L: Cicci Santucci, storico trombettista del jazz italiano che da tempo vive negli Stati Uniti, è stato l’interprete originale del tema d’amore del film “La Leggenda del Pianista sull’Oceano”, e di altre magnifiche composizioni di Ennio Morricone. Con lui abbiamo condiviso quasi tre decenni di concerti su musica da film, tra i quali ricordo con piacere quello di New York, di Miami, poi l’esibizione in occasione del premio alla carriera a Martin Scorsese durante la Festa del Cinema a Roma, e finanche il concerto al Teatro Fenaroli di Lanciano, città nella quale ha vissuto il Maestro Santucci da giovane.
La tua formazione accademica e la tua ricerca in campo teorico, ti hanno permesso di poter delineare nuovi modelli per il diritto d’autore. Ce ne vuoi parlare?
L: Nel mio percorso ho approfondito, più recentemente, studi musicologici di tipo transculturale che mi hanno consentito di compiere specifiche riflessioni sulla pratica dell’improvvisazione musicale (e della creazione estemporanea in generale) e su come il sistema giuridico attuale non si sia ancora dotato, in tal senso, di opportuni strumenti concettuali di decodifica dei fenomeni. Dopo diverse iniziative pubbliche volte alla tutela della creatività dei musicisti, nel 2017 ho pubblicato sulla Rivista di Diritto delle Arti e dello Spettacolo uno studio scritto insieme al noto musicologo Prof. Vincenzo Caporaletti (ideatore della “Teoria delle Musiche Audiotattili”), nel quale, appunto, vengono delineati nuovi paradigmi che ineriscono anche la sfera del diritto, ed illustrati gli esiti delle ricerche.
Progetti futuri?

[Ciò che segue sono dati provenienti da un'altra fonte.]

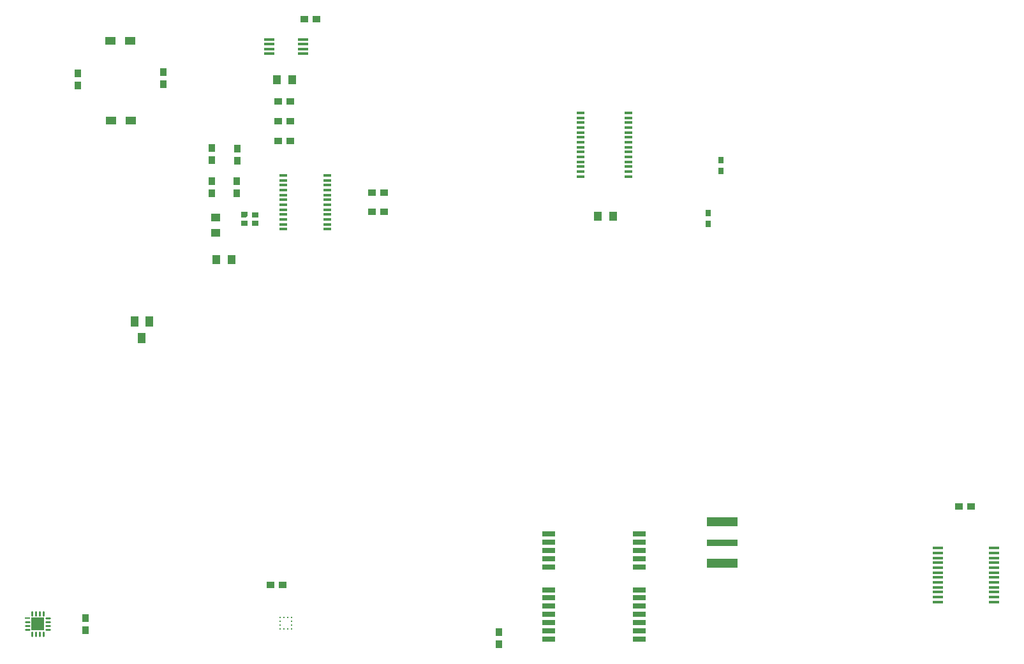
<source format=gbr>
G04 EAGLE Gerber RS-274X export*
G75*
%MOMM*%
%FSLAX34Y34*%
%LPD*%
%INSolderpaste Top*%
%IPPOS*%
%AMOC8*
5,1,8,0,0,1.08239X$1,22.5*%
G01*
%ADD10R,1.050000X0.900000*%
%ADD11R,0.250000X0.275000*%
%ADD12R,0.275000X0.250000*%
%ADD13R,0.900000X1.050000*%
%ADD14R,0.740000X0.239000*%
%ADD15C,0.239000*%
%ADD16R,1.675000X1.675000*%
%ADD17R,4.100000X1.250000*%
%ADD18R,4.100000X0.900000*%
%ADD19R,1.800000X0.800000*%
%ADD20R,1.400000X1.000000*%
%ADD21R,0.850000X0.750000*%
%ADD22R,1.000000X1.400000*%
%ADD23R,0.990600X0.304800*%
%ADD24R,1.000000X1.250000*%
%ADD25R,1.250000X1.000000*%
%ADD26R,1.397000X0.431800*%
%ADD27R,1.469200X0.401500*%
%ADD28R,0.800000X0.850000*%
%ADD29R,1.000000X0.300000*%

G36*
X1065106Y200713D02*
X1065106Y200713D01*
X1065163Y200723D01*
X1065177Y200734D01*
X1065185Y200736D01*
X1065194Y200746D01*
X1065229Y200771D01*
X1067729Y203271D01*
X1067757Y203322D01*
X1067790Y203370D01*
X1067793Y203387D01*
X1067797Y203394D01*
X1067796Y203407D01*
X1067803Y203450D01*
X1067803Y207950D01*
X1067799Y207965D01*
X1067801Y207981D01*
X1067780Y208032D01*
X1067764Y208085D01*
X1067752Y208096D01*
X1067746Y208110D01*
X1067700Y208142D01*
X1067659Y208179D01*
X1067643Y208181D01*
X1067630Y208190D01*
X1067550Y208203D01*
X1059550Y208203D01*
X1059535Y208199D01*
X1059519Y208201D01*
X1059468Y208180D01*
X1059415Y208164D01*
X1059404Y208152D01*
X1059390Y208146D01*
X1059358Y208100D01*
X1059321Y208059D01*
X1059319Y208043D01*
X1059310Y208030D01*
X1059297Y207950D01*
X1059297Y200950D01*
X1059301Y200935D01*
X1059299Y200919D01*
X1059320Y200868D01*
X1059336Y200815D01*
X1059348Y200804D01*
X1059354Y200790D01*
X1059400Y200758D01*
X1059441Y200721D01*
X1059457Y200719D01*
X1059470Y200710D01*
X1059550Y200697D01*
X1065050Y200697D01*
X1065106Y200713D01*
G37*
D10*
X1098420Y-286570D03*
X1114420Y-286570D03*
D11*
X1111620Y-344995D03*
X1116620Y-344995D03*
X1121620Y-344995D03*
X1126620Y-344995D03*
D12*
X1126745Y-339870D03*
X1126745Y-334870D03*
D11*
X1126620Y-329745D03*
X1121620Y-329745D03*
X1116620Y-329745D03*
X1111620Y-329745D03*
D12*
X1111495Y-334870D03*
X1111495Y-339870D03*
D13*
X852800Y-330800D03*
X852800Y-346800D03*
D14*
X775640Y-331300D03*
D15*
X773135Y-336300D02*
X778145Y-336300D01*
X778145Y-341300D02*
X773135Y-341300D01*
X773135Y-346300D02*
X778145Y-346300D01*
X800455Y-346300D02*
X805465Y-346300D01*
X805465Y-341300D02*
X800455Y-341300D01*
X800455Y-336300D02*
X805465Y-336300D01*
X805465Y-331300D02*
X800455Y-331300D01*
X781800Y-349955D02*
X781800Y-354965D01*
X786800Y-354965D02*
X786800Y-349955D01*
X791800Y-349955D02*
X791800Y-354965D01*
X796800Y-354965D02*
X796800Y-349955D01*
X796800Y-327655D02*
X796800Y-322645D01*
X791800Y-322645D02*
X791800Y-327655D01*
X786800Y-327655D02*
X786800Y-322645D01*
X781800Y-322645D02*
X781800Y-327655D01*
D16*
X789300Y-338800D03*
D17*
X1697990Y-258440D03*
D18*
X1697990Y-230690D03*
D17*
X1697990Y-202940D03*
D19*
X1468000Y-219300D03*
X1468000Y-230300D03*
X1468000Y-241300D03*
X1468000Y-252300D03*
X1468000Y-263300D03*
X1468000Y-293300D03*
X1468000Y-304300D03*
X1468000Y-315300D03*
X1468000Y-326300D03*
X1468000Y-337300D03*
X1468000Y-348300D03*
X1468000Y-359300D03*
X1588000Y-219300D03*
X1588000Y-230300D03*
X1588000Y-241300D03*
X1588000Y-252300D03*
X1588000Y-263300D03*
X1588000Y-293300D03*
X1588000Y-304300D03*
X1588000Y-315300D03*
X1588000Y-326300D03*
X1588000Y-337300D03*
X1588000Y-348300D03*
X1588000Y-359300D03*
D13*
X1402080Y-349690D03*
X1402080Y-365690D03*
D20*
X886300Y434950D03*
X912300Y434950D03*
X886800Y329700D03*
X912800Y329700D03*
D21*
X1078050Y192950D03*
X1063550Y192950D03*
X1078050Y204450D03*
D22*
X927950Y40550D03*
X918450Y62550D03*
X937450Y62550D03*
D23*
X1115522Y256750D03*
X1115522Y250250D03*
X1115522Y243750D03*
X1115522Y237250D03*
X1115522Y230750D03*
X1115522Y224250D03*
X1115522Y217750D03*
X1115522Y211250D03*
X1115522Y204750D03*
X1115522Y198250D03*
X1115522Y191750D03*
X1115522Y185250D03*
X1173878Y185250D03*
X1173878Y191750D03*
X1173878Y198250D03*
X1173878Y204750D03*
X1173878Y211250D03*
X1173878Y217750D03*
X1173878Y224250D03*
X1173878Y230750D03*
X1173878Y237250D03*
X1173878Y243750D03*
X1173878Y250250D03*
X1173878Y256750D03*
D10*
X1159400Y464100D03*
X1143400Y464100D03*
D24*
X1107400Y383600D03*
X1127400Y383600D03*
D10*
X1109000Y302600D03*
X1125000Y302600D03*
D25*
X1025500Y200800D03*
X1025500Y180800D03*
D24*
X1026900Y144700D03*
X1046900Y144700D03*
D13*
X1020700Y292700D03*
X1020700Y276700D03*
X1054500Y292200D03*
X1054500Y276200D03*
D10*
X1109000Y328800D03*
X1125000Y328800D03*
X1109000Y354600D03*
X1125000Y354600D03*
D13*
X1053700Y248800D03*
X1053700Y232800D03*
X1020600Y248800D03*
X1020600Y232800D03*
X843200Y392250D03*
X843200Y376250D03*
X956700Y393750D03*
X956700Y377750D03*
D10*
X1232900Y208300D03*
X1248900Y208300D03*
X1232900Y234100D03*
X1248900Y234100D03*
D26*
X1142106Y417948D03*
X1142106Y424298D03*
X1142106Y430902D03*
X1142106Y437252D03*
X1096894Y437252D03*
X1096894Y430902D03*
X1096894Y424298D03*
X1096894Y417948D03*
D27*
X1984187Y-238050D03*
X1984187Y-244550D03*
X1984187Y-251050D03*
X1984187Y-257550D03*
X1984187Y-264050D03*
X1984187Y-270550D03*
X1984187Y-277050D03*
X1984187Y-283550D03*
X1984187Y-290050D03*
X1984187Y-296550D03*
X1984187Y-303050D03*
X1984187Y-309550D03*
X2058613Y-309550D03*
X2058613Y-303050D03*
X2058613Y-296550D03*
X2058613Y-290050D03*
X2058613Y-283550D03*
X2058613Y-277050D03*
X2058613Y-270550D03*
X2058613Y-264050D03*
X2058613Y-257550D03*
X2058613Y-251050D03*
X2058613Y-244550D03*
X2058613Y-238050D03*
D10*
X2028100Y-182800D03*
X2012100Y-182800D03*
D28*
X1679400Y206300D03*
X1679400Y192300D03*
X1696000Y262900D03*
X1696000Y276900D03*
D29*
X1509900Y339550D03*
X1509900Y333050D03*
X1509900Y326550D03*
X1509900Y320050D03*
X1509900Y313550D03*
X1509900Y307050D03*
X1509900Y300550D03*
X1509900Y294050D03*
X1509900Y287550D03*
X1509900Y281050D03*
X1509900Y274550D03*
X1509900Y268050D03*
X1509900Y261550D03*
X1509900Y255050D03*
X1573900Y255050D03*
X1573900Y261550D03*
X1573900Y268050D03*
X1573900Y274550D03*
X1573900Y281050D03*
X1573900Y287550D03*
X1573900Y294050D03*
X1573900Y300550D03*
X1573900Y307050D03*
X1573900Y313550D03*
X1573900Y320050D03*
X1573900Y326550D03*
X1573900Y333050D03*
X1573900Y339550D03*
D24*
X1553100Y202700D03*
X1533100Y202700D03*
M02*

</source>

Siamo avidi di futuro!
L: Siamo tutti impazienti di riprenderci appieno la libertà delle nostre vite, e di assistere ad un nuovo Rinascimento delle Arti e della Cultura.
A breve termine ho in programma di continuare con i bellissimi concerti Candlelight (21 e 22 dicembre, 10 gennaio, al Teatro Ghione di Roma), e di rendere un omaggio al grande musicista, autore e showman Lelio Luttazzi, con la partecipazione della figlia Donatella, al Teatro Arciliuto il 22 Gennaio.
Sempre a Gennaio suonerò nel celebre jazz club romano Alexanderplatz con il gruppo “Russian Crossover Project”.
Più a lungo termine, vorrei riprendere la scrittura di alcune ricerche musicologiche e la registrazione di un nuovo album.